REPUBLIKA.CO.ID, JAKARTA -- Elektabilitas Prabowo Subianto sebagai capres di Pilpres 2024 belakangan menjadi yang teratas dari beberapa lembaga survei. Tapi, posisi Ketua Umum Partai Gerindra itu dinilai masih belum mudah.
Pendiri Kelompok Kajian dan Diskusi Opini Publik Indonesia (Kedai Kopi), Hendri Satrio mengatakan, posisi Prabowo akan semakin sulit jika koalisi besar terbentuk. Sebab, parpol-parpol akan satu komando kepada Jokowi.
Sedangkan, Prabowo masih sangat tergantung kepada Cak Imin dari PKB jika ingin maju sebagai capres. Sayangnya, sampai hari ini mereka tidak pula mengumumkan dan Prabowo-Cak Imin sebagai capres-cawapres belum terjadi.
"Artinya, ini tidak bertemu dan sangat mungkin Cak Imin tegak lurus dengan komando Pak Jokowi," kata Hensat, Jumat (5/5/2023).
Artinya, jika Prabowo ingin jadi kontestan pemilu pilihannya cuma jadi cawapres dari Ganjar atau sekadar jadi penonton. Kecuali, Prabowo bisa meyakinkan Megawati ada perjanjian di Batu Tulis yang belum dipenuhi.
"Kalau Prabowo berhasil meyakinkan baru bisa Prabowo-Ganjar, mungkin di 2024 perjanjian Batu Tulis yang tertunda bisa terjadi," ujar Hensat.
Padahal, ia mengingatkan, sejak awal pasangan yang paling jelas tidak lain Prabowo-Cak Imin dari KIB. Sedangkan, capres-capres lain seperti Anies Baswedan masih bicara soal kriteria-kriteria untuk cawapres.
Kondisi itu tidak sejelas hubungan Prabowo-Cak Imin, sekalipun ijab kabul belum terjadi.
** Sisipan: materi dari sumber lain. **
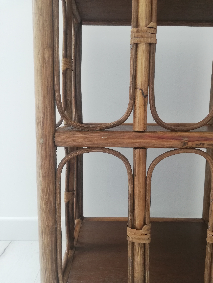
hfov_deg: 53.1
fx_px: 213
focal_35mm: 26
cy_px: 142
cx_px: 106
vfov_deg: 67.3
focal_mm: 3.81
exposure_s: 1/33.3
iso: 200
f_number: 2.2
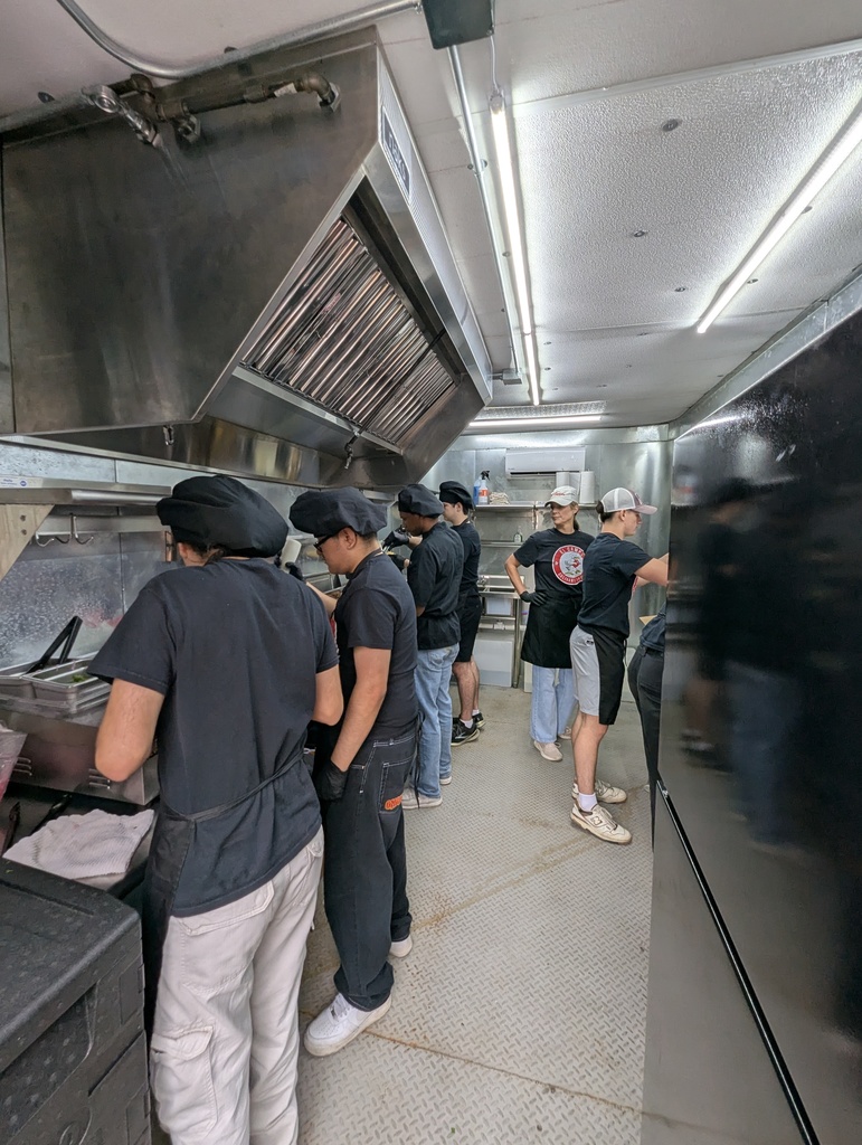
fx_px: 431
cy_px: 572
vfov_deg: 106.1
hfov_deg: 90.1
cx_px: 431
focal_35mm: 13
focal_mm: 1.95
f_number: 2.2
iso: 43
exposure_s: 1/120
Hensat menduga, Prabowo memang tidak ingin maju bersama Cak Imin di Pilpres 2024 sebagai capres dan cawapres.
"Tapi, tanpa Cak Imin, Prabowo sulit jadi capres," kata Hensat.
Saat ini, ia menambahkan, masyarakat masih disuguhkan pertemuan demi pertemuan yang dilakukan ketua umum partai politik. Artinya, sampai 25 November, masih akan banyak lagi drama-drama terkait Pilpres 2024.
"Kecuali, ada manuver lain atau momentum lain yang dihasilkan capres atau ketum parpol," ujar Hensat.